Reference no: EM131126183
General assignment: Your term projects should fall within the scope of a data analytics problem of the type you have worked with in class/ labs, or know of yourself - the bigger the data the better. This means that the work must go beyond just making lots of figures.
You should develop the project to indicate you are thinking of and exploring the relationships and distributions within your data to lead to optimized predictive models.
Start with a hypothesis, claim, or questions. Think of one or more ways to construct model(s)1, find or collect the necessary data, and do both preliminary analysis, detailed modeling, validation, summary (interpretation) and (if any) resulting decisions.
Note: You do not have to come up with a positive result, i.e. disproving the hypothesis is just as good.
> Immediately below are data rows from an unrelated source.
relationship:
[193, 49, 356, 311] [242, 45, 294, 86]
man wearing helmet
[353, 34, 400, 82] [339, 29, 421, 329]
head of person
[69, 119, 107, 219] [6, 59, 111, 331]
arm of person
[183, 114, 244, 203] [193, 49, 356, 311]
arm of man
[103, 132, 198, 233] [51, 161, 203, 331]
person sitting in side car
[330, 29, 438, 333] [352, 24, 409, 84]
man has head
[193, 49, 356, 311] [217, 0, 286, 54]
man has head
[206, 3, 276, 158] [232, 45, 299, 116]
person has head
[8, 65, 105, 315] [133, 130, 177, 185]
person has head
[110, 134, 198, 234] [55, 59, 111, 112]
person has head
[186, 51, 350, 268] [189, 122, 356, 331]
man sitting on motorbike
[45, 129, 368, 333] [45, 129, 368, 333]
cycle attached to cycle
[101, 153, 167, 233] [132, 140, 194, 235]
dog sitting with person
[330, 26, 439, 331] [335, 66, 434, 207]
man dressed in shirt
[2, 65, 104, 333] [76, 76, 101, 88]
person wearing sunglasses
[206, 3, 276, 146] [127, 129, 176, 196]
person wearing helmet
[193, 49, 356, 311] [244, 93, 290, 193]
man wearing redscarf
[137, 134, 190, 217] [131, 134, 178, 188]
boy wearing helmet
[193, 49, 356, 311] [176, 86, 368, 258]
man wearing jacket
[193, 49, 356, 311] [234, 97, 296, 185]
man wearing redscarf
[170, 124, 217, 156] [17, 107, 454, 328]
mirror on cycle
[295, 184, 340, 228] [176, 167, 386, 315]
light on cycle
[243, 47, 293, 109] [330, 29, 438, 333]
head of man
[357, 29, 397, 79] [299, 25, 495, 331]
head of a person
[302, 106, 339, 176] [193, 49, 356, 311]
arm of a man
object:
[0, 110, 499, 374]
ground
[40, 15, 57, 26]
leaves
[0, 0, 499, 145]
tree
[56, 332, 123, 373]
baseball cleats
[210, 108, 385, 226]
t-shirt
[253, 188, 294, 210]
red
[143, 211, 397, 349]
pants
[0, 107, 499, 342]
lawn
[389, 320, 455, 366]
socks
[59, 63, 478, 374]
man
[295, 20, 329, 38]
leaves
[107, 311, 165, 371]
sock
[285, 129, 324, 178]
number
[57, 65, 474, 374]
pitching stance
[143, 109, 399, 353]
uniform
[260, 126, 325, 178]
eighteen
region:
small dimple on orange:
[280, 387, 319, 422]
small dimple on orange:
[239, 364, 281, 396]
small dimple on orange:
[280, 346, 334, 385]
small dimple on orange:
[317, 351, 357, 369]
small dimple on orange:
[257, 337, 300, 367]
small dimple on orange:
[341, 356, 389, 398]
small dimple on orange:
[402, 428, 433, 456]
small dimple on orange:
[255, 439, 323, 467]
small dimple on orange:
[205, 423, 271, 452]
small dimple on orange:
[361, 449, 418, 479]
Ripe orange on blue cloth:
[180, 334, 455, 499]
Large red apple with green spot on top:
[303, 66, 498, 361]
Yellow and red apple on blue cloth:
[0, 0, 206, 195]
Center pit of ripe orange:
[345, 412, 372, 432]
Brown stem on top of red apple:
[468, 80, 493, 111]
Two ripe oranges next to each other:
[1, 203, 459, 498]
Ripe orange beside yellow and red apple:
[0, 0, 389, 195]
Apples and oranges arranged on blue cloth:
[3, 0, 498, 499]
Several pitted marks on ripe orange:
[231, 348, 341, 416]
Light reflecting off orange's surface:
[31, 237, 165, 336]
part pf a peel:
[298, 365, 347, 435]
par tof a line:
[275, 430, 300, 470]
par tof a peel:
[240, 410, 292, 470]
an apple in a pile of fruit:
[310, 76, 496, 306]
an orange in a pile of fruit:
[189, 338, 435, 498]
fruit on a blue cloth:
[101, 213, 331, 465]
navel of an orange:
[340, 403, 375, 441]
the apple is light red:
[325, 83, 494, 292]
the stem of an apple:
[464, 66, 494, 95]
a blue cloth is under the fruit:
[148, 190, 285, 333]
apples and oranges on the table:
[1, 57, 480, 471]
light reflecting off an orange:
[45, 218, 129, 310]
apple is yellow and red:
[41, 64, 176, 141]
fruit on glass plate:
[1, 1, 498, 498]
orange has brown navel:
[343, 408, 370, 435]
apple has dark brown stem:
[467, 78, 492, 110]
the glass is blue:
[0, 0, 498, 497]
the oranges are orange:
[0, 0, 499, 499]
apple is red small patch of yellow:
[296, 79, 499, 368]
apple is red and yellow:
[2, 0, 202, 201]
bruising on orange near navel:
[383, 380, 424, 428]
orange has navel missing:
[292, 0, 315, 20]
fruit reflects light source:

Please use the section numbering below for your written submission for this assignment.
Guidance: Topics, scope and general nature - please use the opportunity in Assignment 5 (project proposals) and seek feedback from the instructor and your classmates.
1. Introduction
Describe your motivation, initial hypothesis/ idea that you wanted to investigate, and if applicable any prior work, interest in the topic (like an intro for a paper, with references). Min. 1/2 page.
2. Data Description
1 NOTE: graduate students must develop at least two different types of models, not just change the number of variables for a given model.
Describe how you determined which datasets you used in this project, the criteria, source, data and information-types in detail, associated documentation and any other supporting materials. Min. 1/2 page text (+graphics if applicable).
3. Analysis
Explore the statistical aspects of your datasets. Perform any transformations, interpolations, smoothing, cleaning, etc. required on the data, to begin to explore your hypothesis/ questions. Analyze the distributions; provide summaries of the relevant statistics and plots of any fits you made. Discuss and specify or estimate possible sources of error, uncertainty or bias in the data you used (or did not use). Min. 2 pages text + graphics.
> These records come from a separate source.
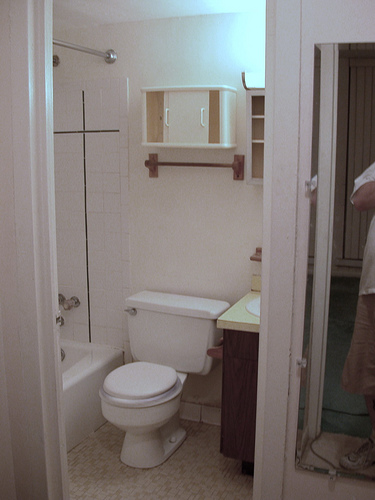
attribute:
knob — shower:
[62, 296, 79, 311]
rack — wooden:
[143, 152, 245, 182]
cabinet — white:
[140, 89, 233, 147]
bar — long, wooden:
[136, 151, 246, 183]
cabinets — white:
[139, 85, 239, 149]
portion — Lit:
[240, 65, 270, 97]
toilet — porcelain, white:
[78, 267, 252, 463]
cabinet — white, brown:
[137, 83, 238, 149]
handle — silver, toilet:
[136, 151, 269, 184]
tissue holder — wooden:
[205, 334, 223, 358]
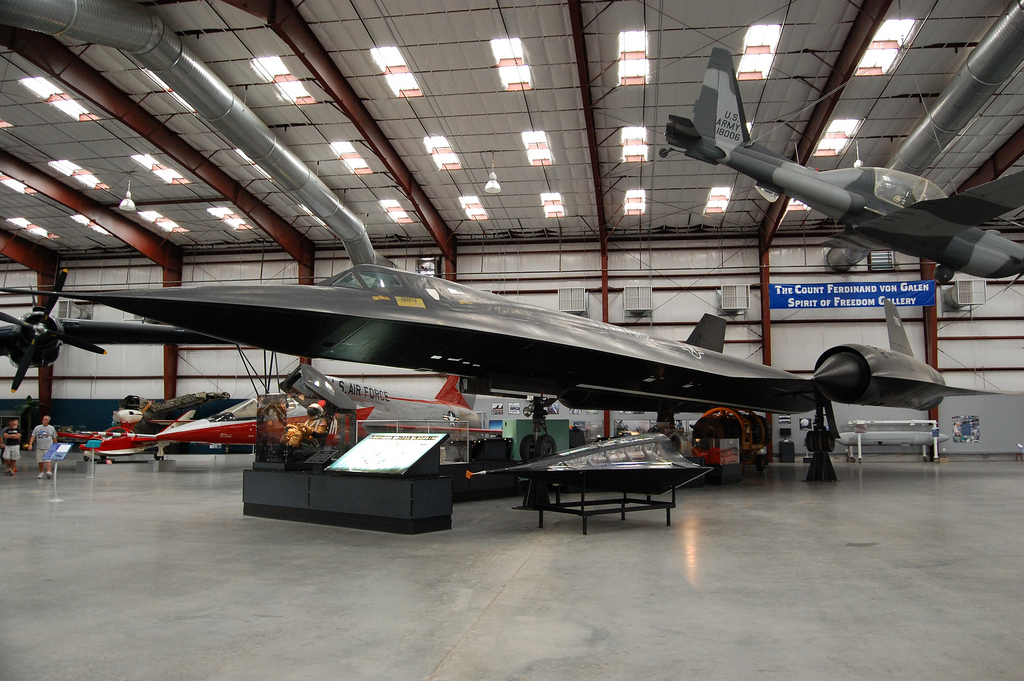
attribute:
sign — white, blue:
[767, 272, 936, 318]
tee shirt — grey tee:
[27, 405, 65, 447]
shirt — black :
[0, 417, 24, 453]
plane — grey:
[663, 85, 1018, 251]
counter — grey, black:
[278, 439, 516, 558]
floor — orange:
[252, 508, 755, 655]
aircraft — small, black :
[416, 385, 691, 535]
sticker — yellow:
[382, 287, 465, 339]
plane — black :
[135, 314, 768, 512]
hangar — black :
[21, 208, 737, 500]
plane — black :
[302, 205, 907, 518]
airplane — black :
[106, 257, 875, 495]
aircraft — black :
[100, 250, 960, 560]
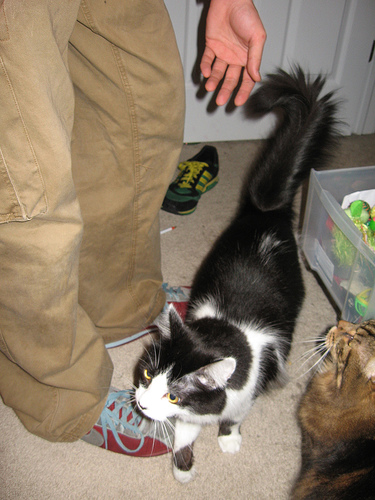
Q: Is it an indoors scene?
A: Yes, it is indoors.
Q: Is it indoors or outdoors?
A: It is indoors.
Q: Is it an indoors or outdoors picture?
A: It is indoors.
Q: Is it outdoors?
A: No, it is indoors.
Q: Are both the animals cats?
A: Yes, all the animals are cats.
4. Model Development and Application of model(s)
Identify what types of models you used to describe the data (regression, classification, clustering, etc.), patterns/ trends you found, visual approaches that helped you choose models, and or variables (type/ number) in the model, other parameter choices or settings for the models (e.g. distance metrics, kernels, etc.). Apply the models to assess model performance (i.e. predict). Discuss the confidence in your results including any statistic measures. Discuss how you validated your models and performed any optimization (give details). Min. 6 pages text + graphics.
5. Conclusions and Discussion
Describe your conclusions; interpret the results, predictions you made, the models and their characteristics, and a give summary of what changed as you went through the project (data, analysis, model choices, etc.), what you would do next, or do differently in a subsequent exploration. Min. 1 page text + graphics (optional).
References - websites, papers, packages, data refs, etc. should be included at the end.
Include your R scripts! (e.g. in a zip file).
6. Oral presentation (5%). Suggest these slides (limit your presentation to 5 mins):
a. Title (with your name)
b. Problem area - what you wanted to explore/ solve/ predict and why, and what you wanted to predict?
c. The data - where it came from, why it was applicable and the preliminary assessments you made.
d. How you conducted your analysis: distribution, pattern/ relationship and model construction. What techniques did you use/ not use and why?
e. How did you apply the model? How did you optimize, account for uncertainties?
f. What did you predict and what decisions (prescriptions) were possible. What was the outcome?
Graphical Representations
Provide graphical representations related to each of questions 2, 3, and 4, at least.
Ensure all figures are numbered, legible, fully explained and annotated.
The final document should be a minimum of 8 pages of writing (but can be more). All graphics should be within your written assignment unless they are very large. Large graphics files should be sent as a separate attachment (e.g. in a zip file).